Venue: | MACHINE LEARNING: PROCEEDINGS OF THE FOURTEENTH INTERNATIONAL CONFERENCE (ICML’97 |

### BibTeX

@INPROCEEDINGS{Wilson97instancepruning,

author = {D. Randall Wilson and Tony R. Martinez},

title = {Instance pruning techniques},

booktitle = {MACHINE LEARNING: PROCEEDINGS OF THE FOURTEENTH INTERNATIONAL CONFERENCE (ICML’97},

year = {1997},

pages = {404--411},

publisher = {Morgan Kaufmann}

}

### Abstract

The nearest neighbor algorithm and its derivatives are often quite successful at learning a concept from a training set and providing good generalization on subsequent input vectors. However, these techniques often retain the entire training set in memory, resulting in large memory requirements and slow execution speed, as well as a sensitivity to noise.
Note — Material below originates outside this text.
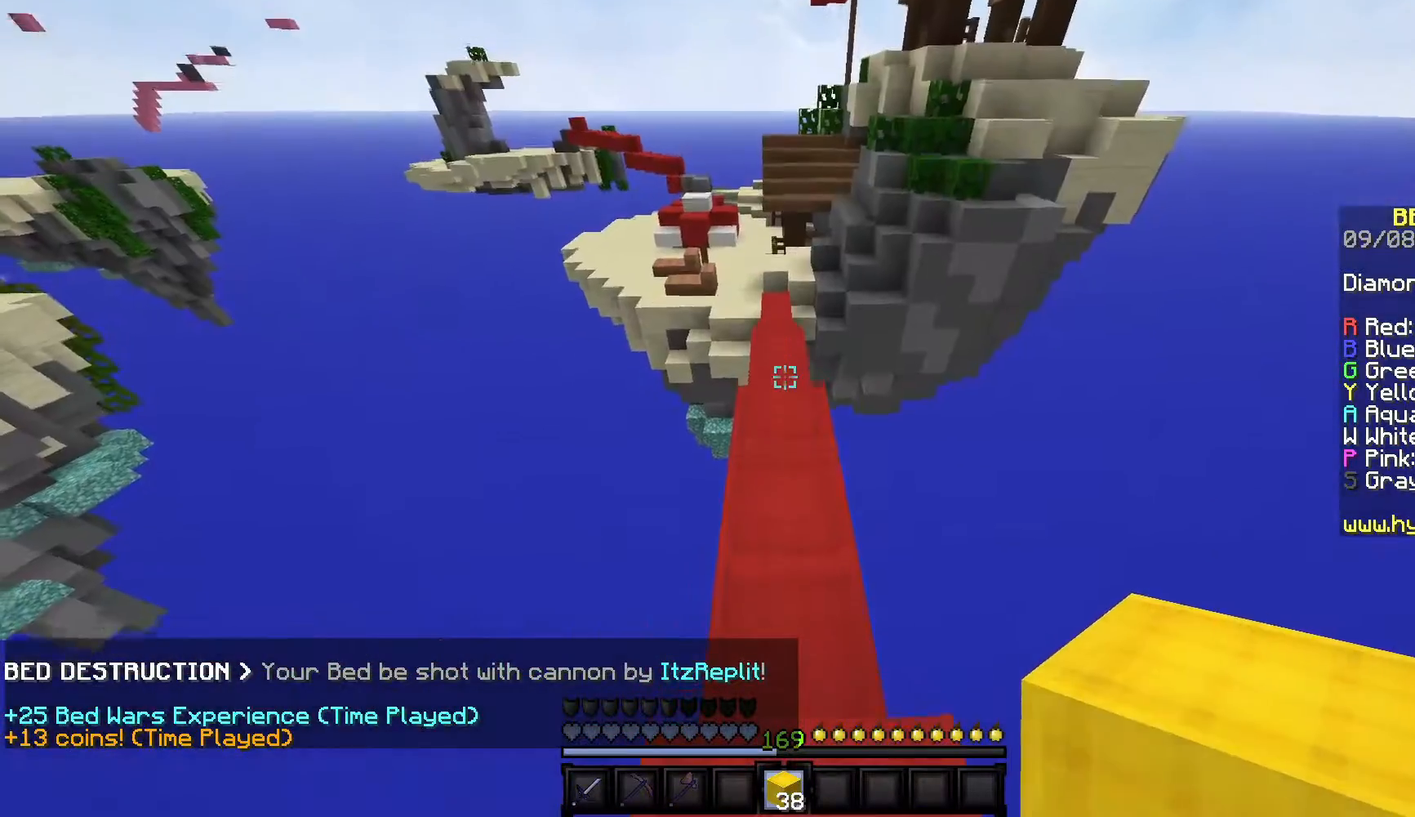
{"keys": ["w"], "mouse": [], "events": [[33, "mouse_right", "down"], [233, "w", "up"], [367, "mouse_right", "up"], [400, "w", "down"]]}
This paper provides a discussion of issues related to reducing the number of instances retained in memory while maintaining (and sometimes improving) generalization accuracy, and mentions algorithms other researchers have used to address this problem. It presents three intuitive noise-tolerant algorithms that can be used to prune instances from the training set. In experiments on 29 applications, the algorithm that achieves the highest reduction in storage also results in the highest generalization accuracy of the three methods.